Sardinian model reaches 28.5 BLEU on single consumer GPU with rsLoRA fine-tuning
LLiMba, a 3B-parameter Sardinian language model, adapts Qwen2.5-3B-Instruct on a single 24 GB GPU, achieving state-of-the-art translation performance through rsLoRA r256 fine-tuning on 11.5 million Sardinian tokens.

Adapter rank matters far more than the choice of fine-tuning method when bringing a vanishing language to life on consumer hardware, according to a preprint on LLiMba, a 3-billion-parameter Sardinian model that runs on a single 24 GB GPU.
Author Luca Ballore adapted Qwen2.5-3B-Instruct through continued pretraining and supervised fine-tuning using a corpus of 11.5 million Sardinian tokens spanning three regional variants—LSC, Logudorese, and Campidanese—plus 2.4 million tokens of related Romance text to prevent register drift. After continued pretraining alone, the model reached 6.76 perplexity on held-out Sardinian and outperformed the base across all six FLORES-200 translation directions. Sardinian has roughly one million speakers and no presence in commercial NLP services; current language models do not produce it reliably.

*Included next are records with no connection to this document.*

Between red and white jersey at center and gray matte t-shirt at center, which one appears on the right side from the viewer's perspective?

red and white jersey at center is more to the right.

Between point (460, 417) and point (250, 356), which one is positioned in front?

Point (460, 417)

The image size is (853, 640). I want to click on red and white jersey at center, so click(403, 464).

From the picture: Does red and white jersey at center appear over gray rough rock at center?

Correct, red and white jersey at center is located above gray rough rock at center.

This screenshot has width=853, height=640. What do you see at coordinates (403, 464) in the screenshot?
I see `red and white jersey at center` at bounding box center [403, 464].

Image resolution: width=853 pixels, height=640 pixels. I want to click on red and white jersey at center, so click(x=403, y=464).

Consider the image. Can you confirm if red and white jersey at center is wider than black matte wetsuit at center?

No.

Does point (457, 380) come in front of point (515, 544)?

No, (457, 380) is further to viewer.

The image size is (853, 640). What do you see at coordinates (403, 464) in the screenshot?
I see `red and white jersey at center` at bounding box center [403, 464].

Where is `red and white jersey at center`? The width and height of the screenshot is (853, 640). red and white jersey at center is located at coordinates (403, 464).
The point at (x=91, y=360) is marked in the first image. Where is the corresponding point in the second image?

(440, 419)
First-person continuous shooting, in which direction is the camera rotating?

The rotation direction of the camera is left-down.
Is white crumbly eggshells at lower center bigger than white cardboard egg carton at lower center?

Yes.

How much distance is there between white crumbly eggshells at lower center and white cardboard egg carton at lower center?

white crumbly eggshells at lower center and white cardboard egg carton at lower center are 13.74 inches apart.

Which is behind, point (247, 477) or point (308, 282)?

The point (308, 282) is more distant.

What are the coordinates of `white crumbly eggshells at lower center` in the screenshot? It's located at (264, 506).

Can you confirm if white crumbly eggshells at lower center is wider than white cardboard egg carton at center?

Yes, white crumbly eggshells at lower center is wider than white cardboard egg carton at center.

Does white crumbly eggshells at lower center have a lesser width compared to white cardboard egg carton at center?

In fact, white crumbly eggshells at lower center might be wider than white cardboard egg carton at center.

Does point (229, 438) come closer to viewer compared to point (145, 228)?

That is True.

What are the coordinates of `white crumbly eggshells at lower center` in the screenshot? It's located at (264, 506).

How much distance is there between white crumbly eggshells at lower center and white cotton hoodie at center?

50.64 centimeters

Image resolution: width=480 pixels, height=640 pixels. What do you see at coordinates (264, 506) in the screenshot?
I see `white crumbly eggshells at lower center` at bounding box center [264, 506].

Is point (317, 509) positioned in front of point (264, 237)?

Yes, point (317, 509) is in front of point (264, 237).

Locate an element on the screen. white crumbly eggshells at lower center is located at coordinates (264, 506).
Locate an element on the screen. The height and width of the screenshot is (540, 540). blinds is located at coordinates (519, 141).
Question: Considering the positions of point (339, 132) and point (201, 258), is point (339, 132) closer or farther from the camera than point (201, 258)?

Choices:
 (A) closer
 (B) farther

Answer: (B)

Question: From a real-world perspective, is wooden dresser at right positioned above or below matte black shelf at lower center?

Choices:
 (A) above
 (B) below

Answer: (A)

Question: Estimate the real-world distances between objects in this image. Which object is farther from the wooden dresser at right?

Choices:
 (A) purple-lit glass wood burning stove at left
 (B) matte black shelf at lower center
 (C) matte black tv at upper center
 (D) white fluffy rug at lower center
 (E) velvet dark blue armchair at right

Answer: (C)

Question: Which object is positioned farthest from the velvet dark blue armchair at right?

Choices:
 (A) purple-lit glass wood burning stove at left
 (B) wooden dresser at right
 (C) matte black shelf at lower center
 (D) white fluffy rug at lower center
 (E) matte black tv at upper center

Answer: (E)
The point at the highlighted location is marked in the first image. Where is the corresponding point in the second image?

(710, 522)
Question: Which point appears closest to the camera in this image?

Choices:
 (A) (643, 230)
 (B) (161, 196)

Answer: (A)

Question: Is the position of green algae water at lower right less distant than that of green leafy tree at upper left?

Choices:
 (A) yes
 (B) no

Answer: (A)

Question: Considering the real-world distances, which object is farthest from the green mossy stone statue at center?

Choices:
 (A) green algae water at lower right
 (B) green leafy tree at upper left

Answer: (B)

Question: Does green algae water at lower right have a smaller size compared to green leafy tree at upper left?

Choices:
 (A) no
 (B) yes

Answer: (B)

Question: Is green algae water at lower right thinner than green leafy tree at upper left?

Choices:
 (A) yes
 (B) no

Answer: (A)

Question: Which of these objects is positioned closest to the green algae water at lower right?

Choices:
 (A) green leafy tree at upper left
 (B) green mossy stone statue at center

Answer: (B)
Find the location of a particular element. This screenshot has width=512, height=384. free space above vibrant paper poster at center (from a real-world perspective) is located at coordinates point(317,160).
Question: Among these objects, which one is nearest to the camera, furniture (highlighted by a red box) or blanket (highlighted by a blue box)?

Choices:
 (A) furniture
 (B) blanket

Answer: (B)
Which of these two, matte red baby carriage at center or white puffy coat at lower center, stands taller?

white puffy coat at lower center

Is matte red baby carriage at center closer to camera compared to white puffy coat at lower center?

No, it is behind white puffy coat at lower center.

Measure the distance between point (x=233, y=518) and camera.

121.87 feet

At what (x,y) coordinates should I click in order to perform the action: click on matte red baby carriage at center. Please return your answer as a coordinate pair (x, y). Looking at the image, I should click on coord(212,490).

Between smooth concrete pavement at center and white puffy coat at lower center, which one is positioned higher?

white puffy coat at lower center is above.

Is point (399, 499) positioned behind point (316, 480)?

The paper tested five fine-tuning configurations under identical conditions: full fine-tuning, LoRA r64, rsLoRA r128, rsLoRA r256, and DoRA r256. rsLoRA r256 won on every translation direction into Sardinian, reaching 28.5 BLEU from English—compared to 17.3 after continued pretraining alone and 21.0 with full fine-tuning. The rank-128 variant placed between LoRA r64 and rsLoRA r256 on BLEU but revealed failure modes invisible to the metric, including script-leakage errors no other configuration produced. LoRA r64 retained less factual content and generated more confident fabrications, though all methods hallucinated on content absent from training. DoRA r256 showed the smallest gap between training and evaluation loss but the worst factual accuracy.
The findings suggest that adapter capacity is the primary lever for adapting a Romance-pretrained base to a low-resource Romance target, that stronger regularization is not uniformly beneficial, and that translation metrics can smoothly rank configurations whose qualitative behavior differs sharply. The paper also warns that perplexity comparisons across scripts must account for byte-fallback tokenization, which artificially deflates the metric for non-Latin scripts.